The utopian visions of socialists, whether they be atheists or Christians, are the same; it is a vision of the united human race, a perfect order of equity, everything in complete harmony. The vision of socialism is magnificent, but divorced from an eternal hope it becomes one of the most fanatical forms of despotic tyranny. Hope in the goodness of man is a false hope. As the 20th century Russian political joke goes, “So long as the bosses pretend to pay us, we will pretend to work.” It may look like a lamb, but when developed it becomes a lion. For example, a man works hard, accumulates wealth, and the government confiscates it through taxes. He responds by refusing to report all his earnings and in the process becomes a felon. The “benevolent” government, which it is assumed can create unity and equality for the common good, thus breeds corruption and destroys motivation as it redistributes wealth.

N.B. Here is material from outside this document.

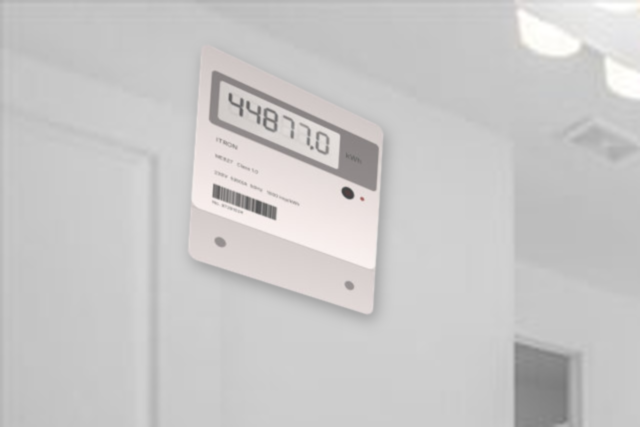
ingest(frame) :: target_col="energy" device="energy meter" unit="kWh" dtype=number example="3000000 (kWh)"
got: 44877.0 (kWh)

For the follower of Christ, hope is an essential ingredient in his walk with God. “For we are saved by hope: but hope that is seen is not hope: for what a man seeth, why doth he yet hope for? But if we hope for that we see not, then do we with patience wait for it.” 5 Because of the propitious death of Christ, we hope that when we die we will spend an eternity with Him.

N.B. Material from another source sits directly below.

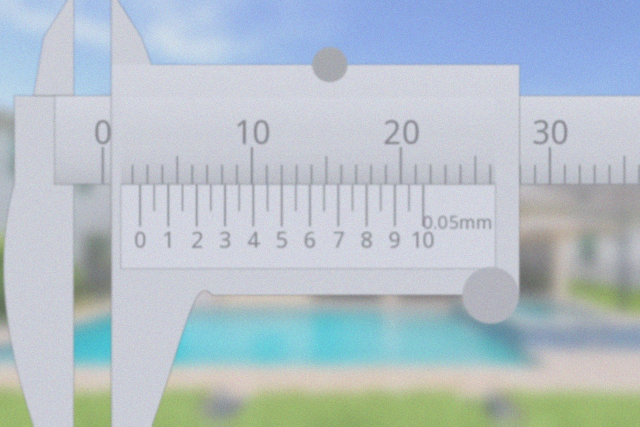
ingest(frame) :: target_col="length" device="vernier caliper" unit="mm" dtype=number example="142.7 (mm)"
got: 2.5 (mm)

The Bible encourages people to have a temporal hope, for without one a person cannot live a sacrificial life. However, the temporal hope must be subservient to an eternal hope and subject to biblical commands. Without an eternal hope rooted in Christ, a man either loses hope and lives in despair or gives his energies to a temporal hope. If the state creates a system that requires him to be altruistic, he will end corrupting himself as he breaks the law or abuses his power.

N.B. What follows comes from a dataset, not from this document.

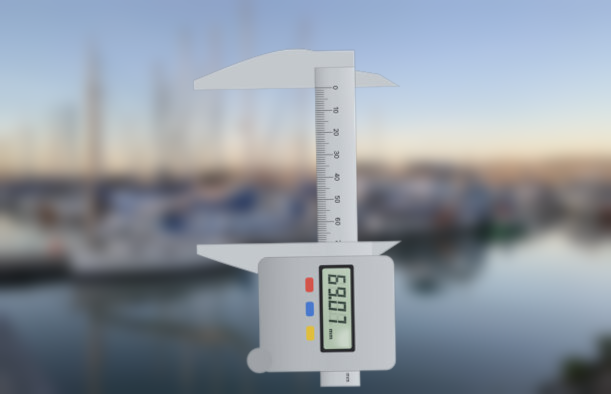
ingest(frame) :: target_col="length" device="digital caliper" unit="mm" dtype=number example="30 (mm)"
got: 69.07 (mm)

That there is no moral world order, but merely an order of nature to which both man and beast are subject, is seen in injustice and unrighteousness. How do the followers of Christ know that there is such a thing as justice? The thoughtful mind is often confused by the apparent inequalities in the world God created. These inequalities are mirrored in the best of governments. Someone once said, “The guardian of the innocent often becomes the hangman of the innocent.”
Unchecked capitalism likewise breeds abuse. History is replete with illustrations of the strong abusing the weak. In history we frequently find when a man realizes his ambition that he turns it into diabolical perversity. Samuel rebuked injustice in Eli and found it in his own home (1 Samuel 3:10-18; 8:1-3). The Bible teaches when man looks for justice from others that he is a fool. The man of God never wastes his time looking for justice. If I look for justice in others, I will be disappointed and cynical. The biblical mandate is to see that no one suffers from my injustice. Jesus said in John 15:11: “My joy is to do the will of Him that sent Me.” His joy was not found in justice, but in doing the will of the Father.
These thoughts are not meant to promote one system of government over another or one political party over another, but rather to call attention to the depravity of man and God’s creating a system which proves that man cannot govern himself. It is a severe test, possibly the most severe test, God brings into people’s lives. He constructed life this way to draw man to Himself. The path to God is dependence; the path from God is independence.
If we could learn to govern our own affairs, it would damn us to hell, for we would perceive that our autonomy had been accomplished and would see no need for God. Thus, this severe test is an expression of God’s grace.
Awed by the inscrutability of His ways,
1 The world is “A twisted thing that cannot be made straight, A lack that cannot be made good” (Ecclesiastes 1:15)
2 Altruism: “The belief in or practice of disinterested and selfless concern for the well-being of others.”